Всякий раз, когда у Розы выпадала свободная минутка, чтобы задуматься о себе и о том, что тогда случилось, она задавалась лишь одним вопросом: да было ли это все на самом деле? Не плод ли это ее возбужденного воображения, которое разыгралось с такой силой, что мечта стала казаться явью? Но как бы то ни было, а приходилось мириться с тем, что было сегодня. Пусть все идет, как идет, думала Роза. Ведь альтернативы у нее попросту нет. А та мимолетная близость, которая у нее возникла с Фрейзером… Что ж, она была и прошла. И дело здесь даже не в ее легкомысленном поведении. Просто он спохватился, понял, что поторопился, и нашел повод, чтобы отдалиться от нее. Только и всего.
После долгих тягостных размышлений она все же решила рассказать Мэдди всю правду о Джоне и сделать это еще до того, как он вернется из госпиталя. Нельзя скрывать от нее и далее все обстоятельства болезни ее деда, нужно подготовить дочь соответствующим образом, чтобы кончина дедушки, которого она так любит, не стала для нее громом среди ясного неба. Ведь сама Роза, когда впервые столкнулась со смертью, была гораздо старше, чем сегодня Мэдди. И тем не менее смерть мамы стала для нее настоящим потрясением и она бы отдала все на свете за то, чтобы знать заранее, что мама скоро уйдет от нее навсегда. Ах, каким бы значительным стало тогда каждое мгновение, которое они провели вместе! Она бы не тратила время на всякие пустяки или мелкие обиды.
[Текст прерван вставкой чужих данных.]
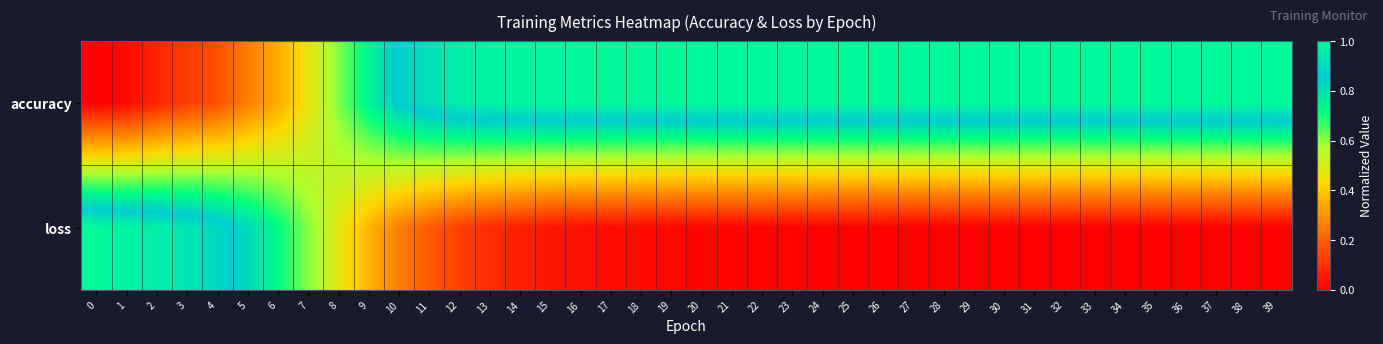

Reading left to right, transcribe all the data shown in this chart.

accuracy: 0=0.0	1=0.0	2=0.1	3=0.1	4=0.2	5=0.3	6=0.3	7=0.5	8=0.6	9=0.7	10=0.9	11=0.9	12=1.0	13=1.0	14=1.0	15=1.0	16=1.0	17=1.0	18=1.0	19=1.0	20=1.0	21=1.0	22=1.0	23=1.0	24=1.0	25=1.0	26=1.0	27=1.0	28=1.0	29=1.0	30=1.0	31=1.0	32=1.0	33=1.0	34=1.0	35=1.0	36=1.0	37=1.0	38=1.0	39=1.0
loss: 0=1.0	1=1.0	2=1.0	3=0.9	4=0.9	5=0.8	6=0.7	7=0.6	8=0.5	9=0.4	10=0.3	11=0.2	12=0.1	13=0.1	14=0.1	15=0.0	16=0.0	17=0.0	18=0.0	19=0.0	20=0.0	21=0.0	22=0.0	23=0.0	24=0.0	25=0.0	26=0.0	27=0.0	28=0.0	29=0.0	30=0.0	31=0.0	32=0.0	33=0.0	34=0.0	35=0.0	36=0.0	37=0.0	38=0.0	39=0.0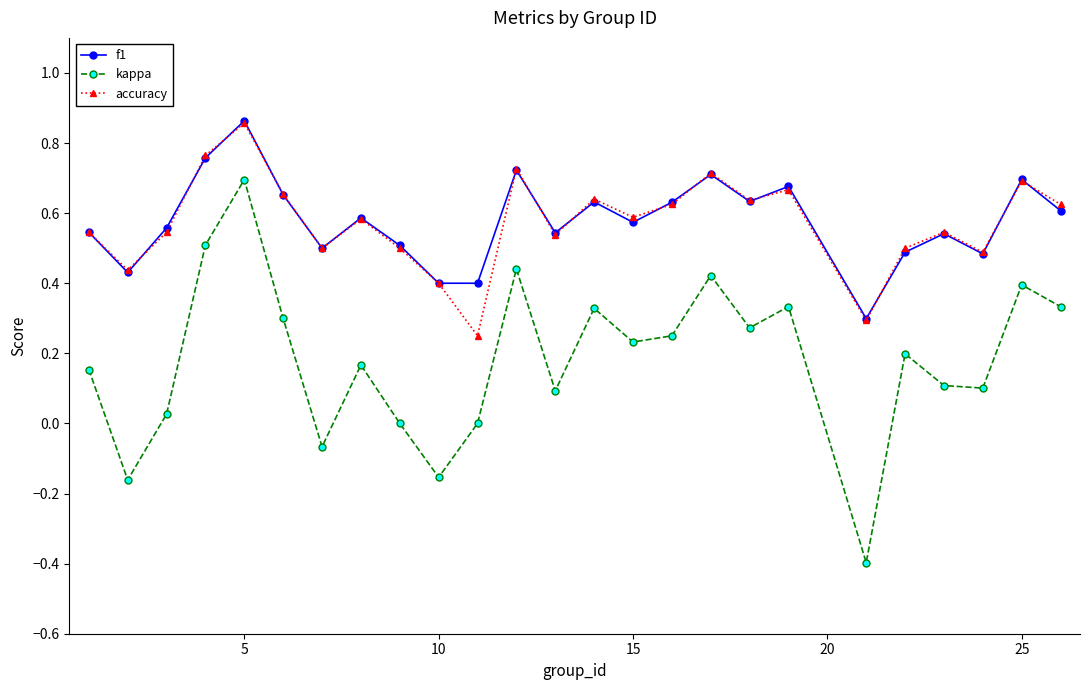

How many data points does each series have?

25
Конечно, известие о близкой кончине Джона может стать для Мэдди ударом. Но за эти последние несколько недель у Розы появилась возможность понять, какой по-настоящему славной девочкой растет ее дочь, мужественной, сильной, способной в одиночку противостоять враждебному миру. Просто невиданный стоицизм в ее-то годы!
– Дедушка возвращается! – объявила она Мэдди, которая все утро занималась тем, что рисовала для него яркую многокрасочную открытку: приветствие по случаю возвращения домой. – Его привезут Тильда и Фрейзер. Хочешь помочь мне сварить для него супчик?
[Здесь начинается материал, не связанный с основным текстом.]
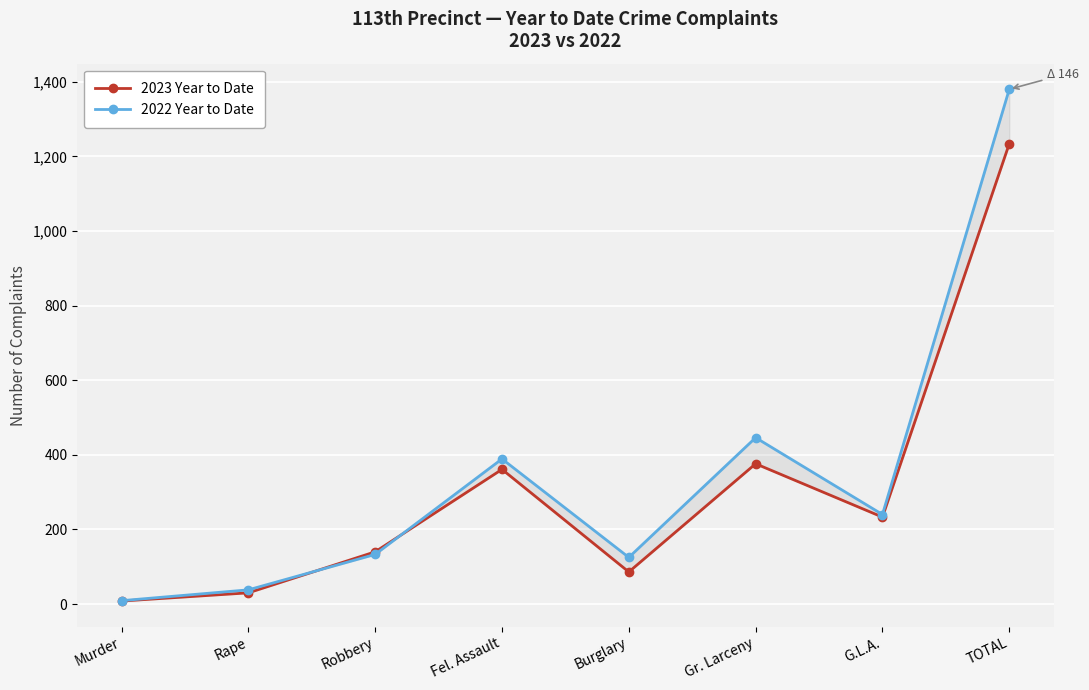

True or false: 2023 Year to Date and 2022 Year to Date intersect in this chart.

True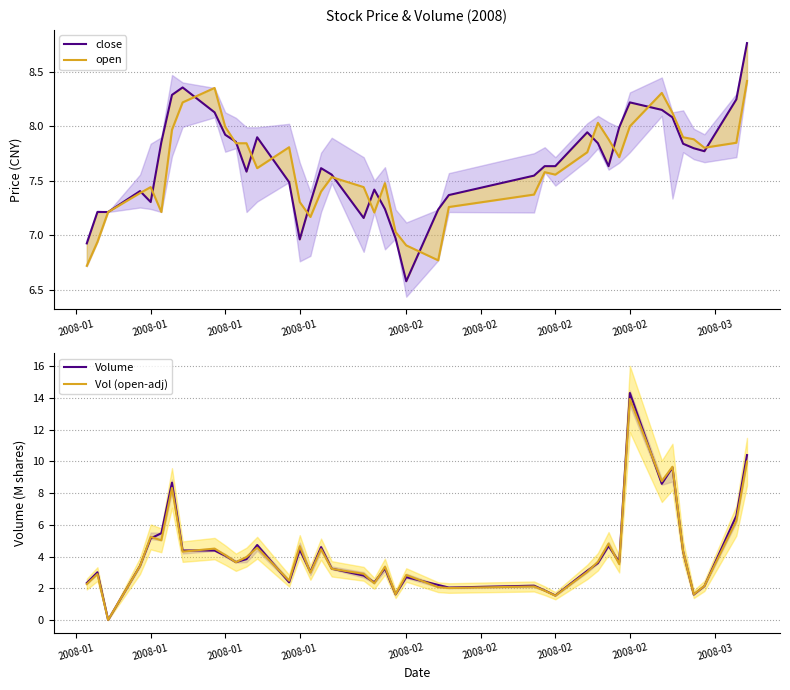

What is the sum of all open values?

304.3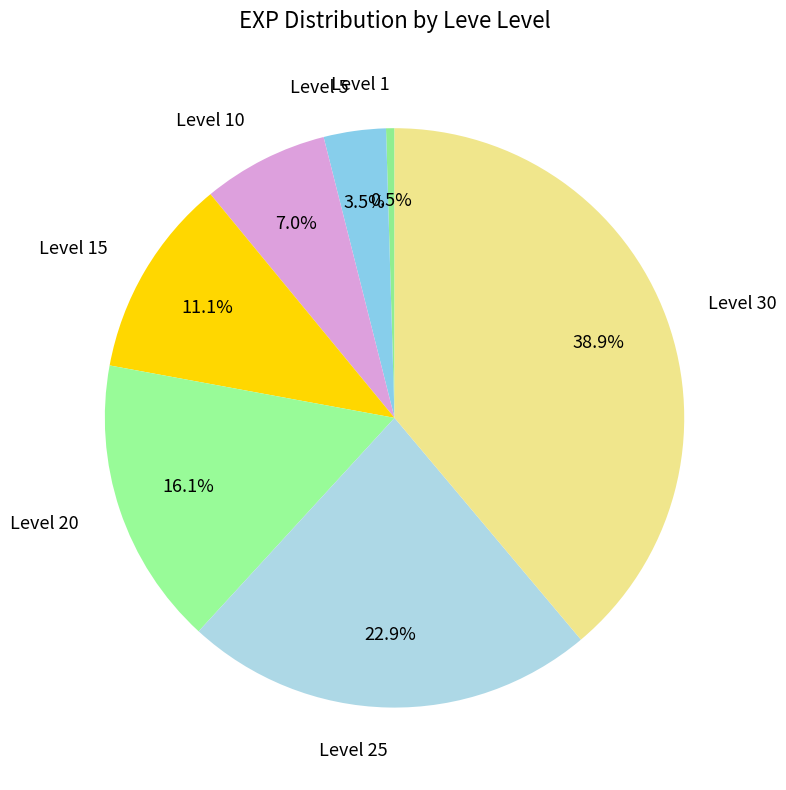

What percentage do Level 25 and Level 1 together represent?

23.4%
– Хочу! – подхватилась со своего места Мэдди, радостно всплеснув руками, измазанными краской. – Значит, скоро мы снова будем с дедушкой работать вместе! А ты найдешь мне школу, где я стану учиться. Я же пока попрактикуюсь, поучусь, как вести себя так, чтобы у меня появились друзья.
– Едва ли дедушка сможет сейчас работать, – осторожно заметила Роза. – И уж точно, не в студии. У него ведь была операция, и он еще очень слаб. Мэдди, наш дедушка тяжело болен. Очень тяжело.
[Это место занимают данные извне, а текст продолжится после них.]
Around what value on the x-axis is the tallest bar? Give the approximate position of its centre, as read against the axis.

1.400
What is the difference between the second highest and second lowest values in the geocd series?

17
– Я это знаю! – согласно кивнула Мэдди. – Ведь вертолеты «Скорой помощи» посылают только за очень больными людьми.
– К сожалению, – Роза протянула Мэдди несколько картофелин, чтобы та очистила их для супа, и замолкла, сосредоточенно обдумывая, в какие слова облечь все то, что она намеревалась сказать дочери. – К сожалению, дедушка вряд ли поправится когда-нибудь.
– Но он же уже старенький! А старики всегда болеют дольше.